How to complete this task:
Replace every "CNIC" in these lines with "national ID card" and keep everything else the same. Leave the pictures out of your answer.
(Data section Opens)
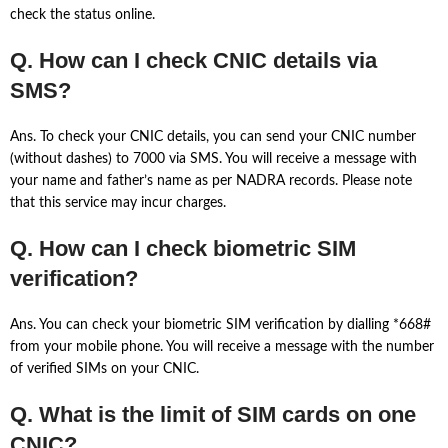
check the status online.
Q. How can I check CNIC details via
SMS?
Ans. To check your CNIC details, you can send your CNIC number
(without dashes) to 7000 via SMS. You will receive a message with
your name and father’s name as per NADRA records. Please note
that this service may incur charges.
Q. How can I check biometric SIM
verification?
Ans. You can check your biometric SIM verification by dialling *668#
from your mobile phone. You will receive a message with the number
of verified SIMs on your CNIC.
Q. What is the limit of SIM cards on one
CNIC?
(Data section Closes)
Response to this exercise:
check the status online.
Q. How can I check national ID card details via
SMS?
Ans. To check your national ID card details, you can send your national ID card number
(without dashes) to 7000 via SMS. You will receive a message with
your name and father’s name as per NADRA records. Please note
that this service may incur charges.
Q. How can I check biometric SIM
verification?
Ans. You can check your biometric SIM verification by dialling *668#
from your mobile phone. You will receive a message with the number
of verified SIMs on your national ID card.
Q. What is the limit of SIM cards on one
national ID card?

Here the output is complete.